Um das gewünschte Ergebnis zu erzielen, ist Komplexität erforderlich. „Übungen mit motorischer Komplexität sind bekanntermaßen effektiver, wenn sie gemeinsam durchgeführt werden. Studien an Tiermodellen bestätigen dies und steigern die Neuroplastizität durch die Bildung von Neuronen und Synapsen in bestimmten Gehirnregionen. Genau das wollten wir erreichen“, erklärte sie.

Der Grad, in dem die Störung gemildert und die Plastizität des Gehirns verbessert wurde, wurde mithilfe eines fMRT-Analysemodells bewertet, das zuvor von Forschern der USP in Zusammenarbeit mit Kollegen im Vereinigten Königreich und in den USA, darunter einem an der OHSU, entwickelt und 2017 in Scientific Reports veröffentlicht wurde.

„Mit diesem Modell haben sie die Aktivität in den Gehirnregionen gemessen, die am Einfrieren des Gangs beteiligt sind, vor und nach 12 Wochen Training“, sagte Batista. „Die Methodik bewies eine Umkehrung der Störung und eine verbesserte Plastizität in den betroffenen Gehirnregionen.“

In der Studie wurde in der Kontrollgruppe keine Verbesserung beobachtet. „Es ist wichtig zu betonen, dass die traditionellen Übungen nicht in der Lage waren, die Schwere des Gangeinfrierens zu mildern oder positive Veränderungen in Gehirnregionen herbeizuführen“, sagte Batista.

Obwohl die Ursachen für das Einfrieren des Gangs kaum bekannt sind, haben die Forscher das Trainingsprogramm so konzipiert, dass es auf die typischen Schwierigkeiten von Patienten mit dieser Störung eingeht und daher gleichzeitig sensomotorische, Gewichtheben-, motorische Koordinations- und kognitive Anforderungen umfasst.

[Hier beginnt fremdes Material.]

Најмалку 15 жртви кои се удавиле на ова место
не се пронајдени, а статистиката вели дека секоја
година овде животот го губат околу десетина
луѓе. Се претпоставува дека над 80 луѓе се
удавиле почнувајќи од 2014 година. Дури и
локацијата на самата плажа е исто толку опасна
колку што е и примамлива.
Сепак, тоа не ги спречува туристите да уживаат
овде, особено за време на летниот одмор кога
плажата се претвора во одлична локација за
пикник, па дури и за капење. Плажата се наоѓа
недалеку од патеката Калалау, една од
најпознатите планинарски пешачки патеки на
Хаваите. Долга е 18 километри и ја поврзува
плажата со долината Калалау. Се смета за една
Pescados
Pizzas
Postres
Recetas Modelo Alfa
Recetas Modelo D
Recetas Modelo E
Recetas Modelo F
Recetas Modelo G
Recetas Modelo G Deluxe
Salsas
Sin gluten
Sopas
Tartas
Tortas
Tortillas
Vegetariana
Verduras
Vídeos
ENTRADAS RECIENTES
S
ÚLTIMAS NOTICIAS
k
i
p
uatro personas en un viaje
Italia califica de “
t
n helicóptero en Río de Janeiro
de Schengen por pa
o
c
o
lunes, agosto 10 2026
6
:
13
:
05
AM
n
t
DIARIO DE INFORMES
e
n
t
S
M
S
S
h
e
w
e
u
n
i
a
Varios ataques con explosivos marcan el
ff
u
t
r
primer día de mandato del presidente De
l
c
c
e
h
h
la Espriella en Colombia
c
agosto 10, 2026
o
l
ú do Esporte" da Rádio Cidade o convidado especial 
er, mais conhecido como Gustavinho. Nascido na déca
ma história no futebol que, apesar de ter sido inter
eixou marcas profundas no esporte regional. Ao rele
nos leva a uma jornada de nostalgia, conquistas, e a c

Die meisten Patienten, die unter Gangeinfrierung leiden, haben Schwierigkeiten mit der Propriozeption (wie der Körper seine Position im Raum wahrnimmt), der motorischen Koordination, der Muskelkraft und der kognitiven Funktion. „Aus diesem Grund verwenden wir Übungen, die Kraft und Koordination erfordern, während wir versuchen, das Gleichgewicht [auf einem Halbball oder einer Scheibe] zu halten“, sagte Batista. „Kognitive Beeinträchtigungen sind auch ein Prädiktor für das Einfrieren des Gangs. Daher schließen wir kognitive Aufgaben und Dual-Task-Übungen ein, die gleichzeitige Aufmerksamkeit für zwei Aktivitäten oder geistige Flexibilität erfordern, um bei Bedarf von einer Aufgabe zur anderen zu wechseln.“

Auch Krafttraining ist für Parkinson-Patienten wichtig, da Muskelschwäche ein weiteres Symptom der Erkrankung ist. „Gewichte gehören zu den meisten Übungen in unserem Programm, was nicht einfach ist. Es verlangt dem Patienten einiges ab. Viele Freiwillige in unserer Studie sagten, dass sie die Herausforderung genossen und sich mit der Zeit stärker fühlten, was sie motivierte, weiterzumachen“, sagte Batista.

Diese Studie wurde veröffentlicht in Bewegungsstörungen im Juni 2020.